His efforts pay off, nominally: Michael Morbius doesn’t want to be a baddie, though his ungodly urges keep pulling him in that direction. It doesn’t help that his closest friend from childhood, reclusive rich guy Milo (Matt Smith), who suffers from the same disorder, wonders why he can’t be healed as Morbius has. Leto is capable of portraying believable anguish and cautious tenderness, particularly in his scenes with the fellow doctor for whom he has “feelings,” Adria Arjona’s Dr. Martine Bancroft.

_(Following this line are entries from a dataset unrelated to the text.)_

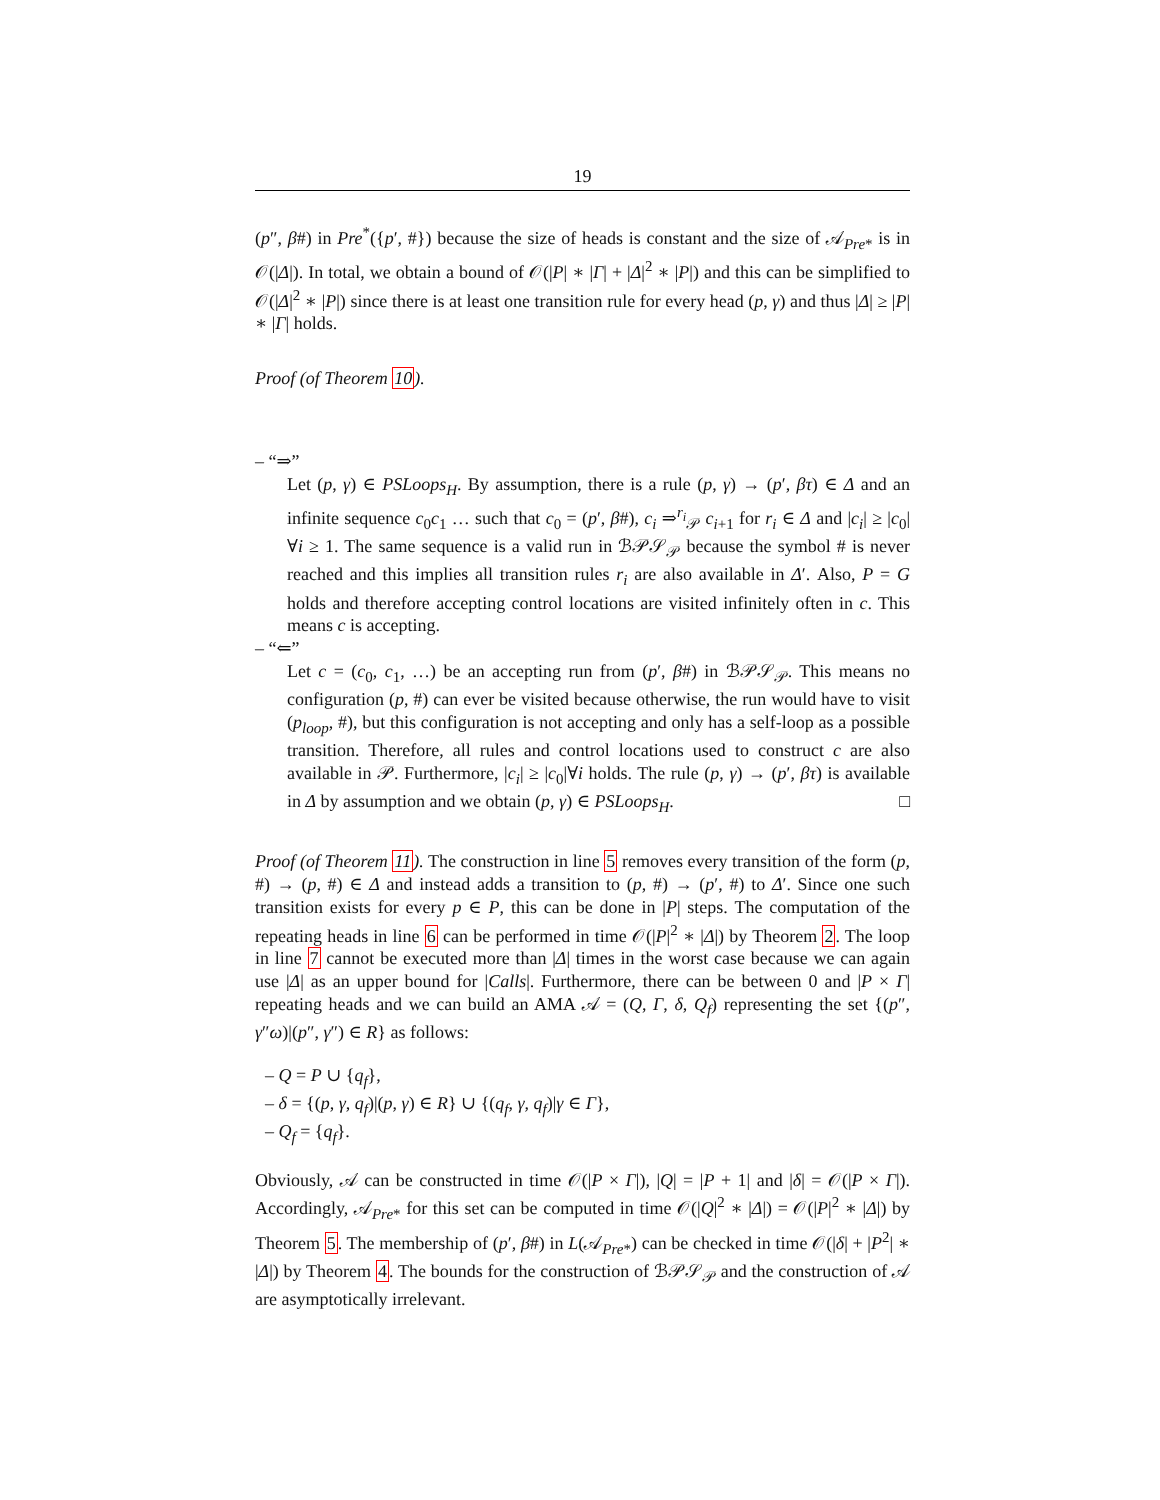19
(p″, β#) in Pre<sup>*</sup>({p′, #}) because the size of heads is constant and the size of 𝒜<sub>Pre*</sub> is in 𝒪(|Δ|). In total, we obtain a bound of 𝒪(|P| ∗ |Γ| + |Δ|<sup>2</sup> ∗ |P|) and this can be simplified to 𝒪(|Δ|<sup>2</sup> ∗ |P|) since there is at least one transition rule for every head (p, γ) and thus |Δ| ≥ |P| ∗ |Γ| holds.
Proof (of Theorem 10).
– “⇒”
Let (p, γ) ∈ PSLoops<sub>H</sub>. By assumption, there is a rule (p, γ) → (p′, βτ) ∈ Δ and an infinite sequence c<sub>0</sub>c<sub>1</sub> … such that c<sub>0</sub> = (p′, β#), c<sub>i</sub> ⇒<sup>r<sub>i</sub></sup><sub>𝒫</sub> c<sub>i+1</sub> for r<sub>i</sub> ∈ Δ and |c<sub>i</sub>| ≥ |c<sub>0</sub>|∀i ≥ 1. The same sequence is a valid run in ℬ𝒫𝒮<sub>𝒫</sub> because the symbol # is never reached and this implies all transition rules r<sub>i</sub> are also available in Δ′. Also, P = G holds and therefore accepting control locations are visited infinitely often in c. This means c is accepting.
– “⇐”
Let c = (c<sub>0</sub>, c<sub>1</sub>, …) be an accepting run from (p′, β#) in ℬ𝒫𝒮<sub>𝒫</sub>. This means no configuration (p, #) can ever be visited because otherwise, the run would have to visit (p<sub>loop</sub>, #), but this configuration is not accepting and only has a self-loop as a possible transition. Therefore, all rules and control locations used to construct c are also available in 𝒫. Furthermore, |c<sub>i</sub>| ≥ |c<sub>0</sub>|∀i holds. The rule (p, γ) → (p′, βτ) is available in Δ by assumption and we obtain (p, γ) ∈ PSLoops<sub>H</sub>. □
Proof (of Theorem 11). The construction in line 5 removes every transition of the form (p, #) → (p, #) ∈ Δ and instead adds a transition to (p, #) → (p′, #) to Δ′. Since one such transition exists for every p ∈ P, this can be done in |P| steps. The computation of the repeating heads in line 6 can be performed in time 𝒪(|P|<sup>2</sup> ∗ |Δ|) by Theorem 2. The loop in line 7 cannot be executed more than |Δ| times in the worst case because we can again use |Δ| as an upper bound for |Calls|. Furthermore, there can be between 0 and |P × Γ| repeating heads and we can build an AMA 𝒜 = (Q, Γ, δ, Q<sub>f</sub>) representing the set {(p″, γ″ω)|(p″, γ″) ∈ R} as follows:
– Q = P ∪ {q<sub>f</sub>},
– δ = {(p, γ, q<sub>f</sub>)|(p, γ) ∈ R} ∪ {(q<sub>f</sub>, γ, q<sub>f</sub>)|γ ∈ Γ},
– Q<sub>f</sub> = {q<sub>f</sub>}.
Obviously, 𝒜 can be constructed in time 𝒪(|P × Γ|), |Q| = |P + 1| and |δ| = 𝒪(|P × Γ|). Accordingly, 𝒜<sub>Pre*</sub> for this set can be computed in time 𝒪(|Q|<sup>2</sup> ∗ |Δ|) = 𝒪(|P|<sup>2</sup> ∗ |Δ|) by Theorem 5. The membership of (p′, β#) in L(𝒜<sub>Pre*</sub>) can be checked in time 𝒪(|δ| + |P<sup>2</sup>| ∗ |Δ|) by Theorem 4. The bounds for the construction of ℬ𝒫𝒮<sub>𝒫</sub> and the construction of 𝒜 are asymptotically irrelevant.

Leto probably generates more facsimiles of real emotion than this slender yet clumsily extravagant movie needs. The director is Daniel Espinosa, and he, too, is probably a better director than this material warrants. (His previous films include the elegantly tense space thriller Life and the chilly child-killer mystery Child 44.) Some of the effects here are nifty: Morbius, with his special bat powers (which include extra-sensitive hearing—his ears have sprouted delicate mushroom-like gills) doesn’t so much fly around as flash through space, and when he does, he leaves feathery wisps of color in his wake. If the action sequences feel numbingly generic, at least they’re not noisy or assaultive. And for Nosferatu fans, there’s a sly F.W. Murnau joke.

But if Morbius doesn’t drag, it doesn’t exactly whiz by, either. Espinosa may have been trying to distinguish his film from the dozens—are we into the hundreds yet?—of other movies spawned from the comic books of various universes, and his efforts do give Morbius a vaguely noble air. But in the end, we may not feel we need to know much more about Michael Morbius than this movie has already told us, even though a stinger alerts us that we’re due to see more of him in the future. This is a movie that feels like one big windup for something else, even if we walk out feeling we’ve already seen plenty.